- [Record extracts]
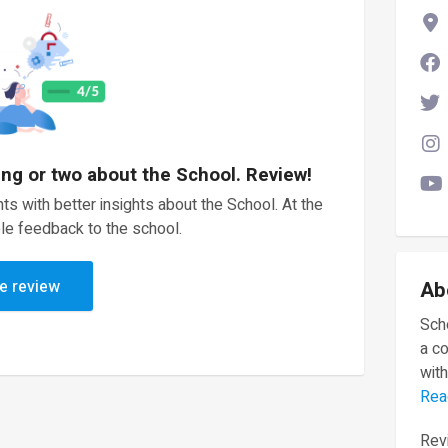
ing or two about the School. Review!
ts with better insights about the School. At the
le feedback to the school.
e review
Ab
Scho
a c
with
Rea
Revi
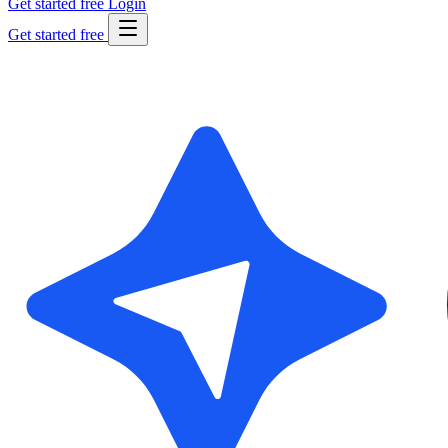
Get started free
Login
Get started free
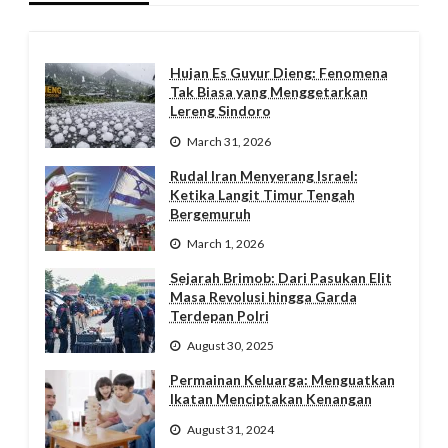
Hujan Es Guyur Dieng: Fenomena
Tak Biasa yang Menggetarkan
Lereng Sindoro
March 31, 2026
Rudal Iran Menyerang Israel:
Ketika Langit Timur Tengah
Bergemuruh
March 1, 2026
Sejarah Brimob: Dari Pasukan Elit
Masa Revolusi hingga Garda
Terdepan Polri
August 30, 2025
Permainan Keluarga: Menguatkan
Ikatan Menciptakan Kenangan
August 31, 2024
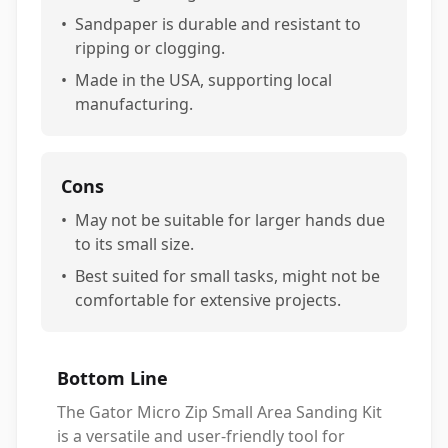
•
Sandpaper is durable and resistant to
ripping or clogging.
•
Made in the USA, supporting local
manufacturing.
Cons
•
May not be suitable for larger hands due
to its small size.
•
Best suited for small tasks, might not be
comfortable for extensive projects.
Bottom Line
The Gator Micro Zip Small Area Sanding Kit
is a versatile and user-friendly tool for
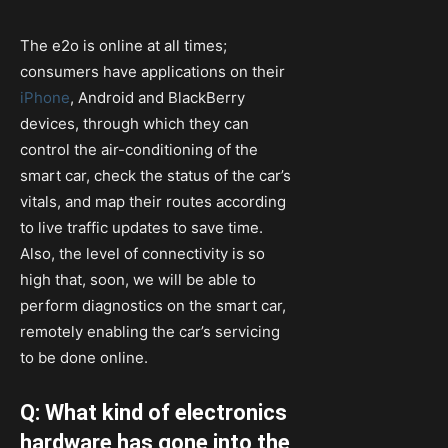
The e2o is online at all times;
consumers have applications on their
iPhone
, Android and BlackBerry
devices, through which they can
control the air-conditioning of the
smart car, check the status of the car’s
vitals, and map their routes according
to live traffic updates to save time.
Also, the level of connectivity is so
high that, soon, we will be able to
perform diagnostics on the smart car,
remotely enabling the car’s servicing
to be done online.
Q: What kind of electronics
hardware has gone into the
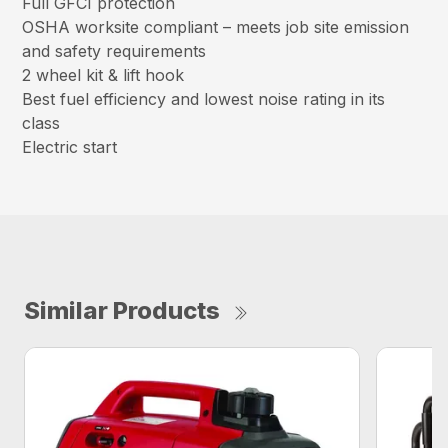
Full GFCI protection
OSHA worksite compliant – meets job site emission
and safety requirements
2 wheel kit & lift hook
Best fuel efficiency and lowest noise rating in its
class
Electric start
Similar Products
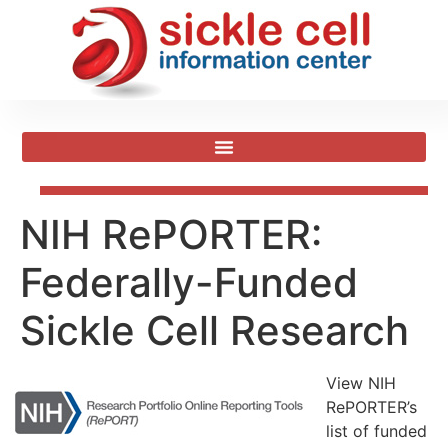
NIH RePORTER:
Federally-Funded
Sickle Cell Research
View NIH
RePORTER’s
list of funded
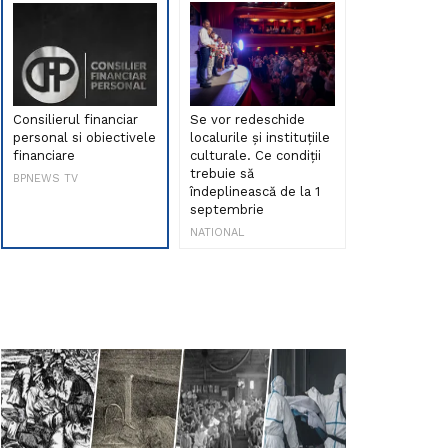
Consilierul financiar
Se vor redeschide
Debut de sen
personal si obiectivele
localurile și instituțiile
muzica româ
financiare
culturale. Ce condiții
Maria Peia r
trebuie să
Internetul la
BPNEWS TV
îndeplinească de la 1
ani!
septembrie
NATIONAL
NATIONAL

- [What you need to do] Output all of the records word for word, and keep the pictures out of the copy.

- [Task solution]
ing or two about the School. Review!
ts with better insights about the School. At the
le feedback to the school.
e review
Ab
Scho
a c
with
Rea
Revi
Get started free
Login
Get started free
Hujan Es Guyur Dieng: Fenomena
Tak Biasa yang Menggetarkan
Lereng Sindoro
March 31, 2026
Rudal Iran Menyerang Israel:
Ketika Langit Timur Tengah
Bergemuruh
March 1, 2026
Sejarah Brimob: Dari Pasukan Elit
Masa Revolusi hingga Garda
Terdepan Polri
August 30, 2025
Permainan Keluarga: Menguatkan
Ikatan Menciptakan Kenangan
August 31, 2024
•
Sandpaper is durable and resistant to
ripping or clogging.
•
Made in the USA, supporting local
manufacturing.
Cons
•
May not be suitable for larger hands due
to its small size.
•
Best suited for small tasks, might not be
comfortable for extensive projects.
Bottom Line
The Gator Micro Zip Small Area Sanding Kit
is a versatile and user-friendly tool for
The e2o is online at all times;
consumers have applications on their
iPhone
, Android and BlackBerry
devices, through which they can
control the air-conditioning of the
smart car, check the status of the car’s
vitals, and map their routes according
to live traffic updates to save time.
Also, the level of connectivity is so
high that, soon, we will be able to
perform diagnostics on the smart car,
remotely enabling the car’s servicing
to be done online.
Q: What kind of electronics
hardware has gone into the
Full GFCI protection
OSHA worksite compliant – meets job site emission
and safety requirements
2 wheel kit & lift hook
Best fuel efficiency and lowest noise rating in its
class
Electric start
Similar Products
NIH RePORTER:
Federally-Funded
Sickle Cell Research
View NIH
RePORTER’s
list of funded
Consilierul financiar
Se vor redeschide
Debut de sen
personal si obiectivele
localurile și instituțiile
muzica româ
financiare
culturale. Ce condiții
Maria Peia r
trebuie să
Internetul la
BPNEWS TV
îndeplinească de la 1
ani!
septembrie
NATIONAL
NATIONAL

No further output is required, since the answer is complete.